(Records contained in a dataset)
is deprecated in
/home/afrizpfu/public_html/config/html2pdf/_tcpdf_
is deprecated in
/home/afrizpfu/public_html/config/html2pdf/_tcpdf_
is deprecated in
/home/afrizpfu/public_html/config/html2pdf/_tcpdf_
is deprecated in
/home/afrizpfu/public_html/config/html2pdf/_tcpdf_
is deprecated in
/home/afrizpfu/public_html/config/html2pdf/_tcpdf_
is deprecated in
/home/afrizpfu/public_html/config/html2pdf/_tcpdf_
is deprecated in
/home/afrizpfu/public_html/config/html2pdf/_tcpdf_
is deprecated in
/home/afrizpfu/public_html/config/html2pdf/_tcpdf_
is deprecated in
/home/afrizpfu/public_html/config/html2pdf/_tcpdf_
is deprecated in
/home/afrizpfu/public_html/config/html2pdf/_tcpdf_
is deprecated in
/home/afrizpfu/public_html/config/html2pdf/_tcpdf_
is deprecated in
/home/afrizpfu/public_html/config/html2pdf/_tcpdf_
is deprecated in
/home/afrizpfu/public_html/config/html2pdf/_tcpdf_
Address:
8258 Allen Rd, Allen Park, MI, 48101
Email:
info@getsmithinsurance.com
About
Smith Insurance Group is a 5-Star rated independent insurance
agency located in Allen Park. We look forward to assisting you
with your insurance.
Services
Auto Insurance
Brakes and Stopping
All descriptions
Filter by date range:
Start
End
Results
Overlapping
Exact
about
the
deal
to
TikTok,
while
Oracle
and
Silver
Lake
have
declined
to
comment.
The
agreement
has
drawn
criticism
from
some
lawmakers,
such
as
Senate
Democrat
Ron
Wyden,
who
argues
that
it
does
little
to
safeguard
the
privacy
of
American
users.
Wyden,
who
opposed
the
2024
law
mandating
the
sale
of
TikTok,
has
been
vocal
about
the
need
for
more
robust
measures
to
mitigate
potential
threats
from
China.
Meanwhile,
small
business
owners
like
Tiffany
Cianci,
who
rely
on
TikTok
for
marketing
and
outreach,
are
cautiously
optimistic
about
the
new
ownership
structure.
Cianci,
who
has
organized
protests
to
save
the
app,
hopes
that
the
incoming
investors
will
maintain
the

▶ _What is needed_: Set down each entry again, exactly as written.

▶ _Written reply_:
is deprecated in
/home/afrizpfu/public_html/config/html2pdf/_tcpdf_
is deprecated in
/home/afrizpfu/public_html/config/html2pdf/_tcpdf_
is deprecated in
/home/afrizpfu/public_html/config/html2pdf/_tcpdf_
is deprecated in
/home/afrizpfu/public_html/config/html2pdf/_tcpdf_
is deprecated in
/home/afrizpfu/public_html/config/html2pdf/_tcpdf_
is deprecated in
/home/afrizpfu/public_html/config/html2pdf/_tcpdf_
is deprecated in
/home/afrizpfu/public_html/config/html2pdf/_tcpdf_
is deprecated in
/home/afrizpfu/public_html/config/html2pdf/_tcpdf_
is deprecated in
/home/afrizpfu/public_html/config/html2pdf/_tcpdf_
is deprecated in
/home/afrizpfu/public_html/config/html2pdf/_tcpdf_
is deprecated in
/home/afrizpfu/public_html/config/html2pdf/_tcpdf_
is deprecated in
/home/afrizpfu/public_html/config/html2pdf/_tcpdf_
is deprecated in
/home/afrizpfu/public_html/config/html2pdf/_tcpdf_
Address:
8258 Allen Rd, Allen Park, MI, 48101
Email:
info@getsmithinsurance.com
About
Smith Insurance Group is a 5-Star rated independent insurance
agency located in Allen Park. We look forward to assisting you
with your insurance.
Services
Auto Insurance
Brakes and Stopping
All descriptions
Filter by date range:
Start
End
Results
Overlapping
Exact
about
the
deal
to
TikTok,
while
Oracle
and
Silver
Lake
have
declined
to
comment.
The
agreement
has
drawn
criticism
from
some
lawmakers,
such
as
Senate
Democrat
Ron
Wyden,
who
argues
that
it
does
little
to
safeguard
the
privacy
of
American
users.
Wyden,
who
opposed
the
2024
law
mandating
the
sale
of
TikTok,
has
been
vocal
about
the
need
for
more
robust
measures
to
mitigate
potential
threats
from
China.
Meanwhile,
small
business
owners
like
Tiffany
Cianci,
who
rely
on
TikTok
for
marketing
and
outreach,
are
cautiously
optimistic
about
the
new
ownership
structure.
Cianci,
who
has
organized
protests
to
save
the
app,
hopes
that
the
incoming
investors
will
maintain
the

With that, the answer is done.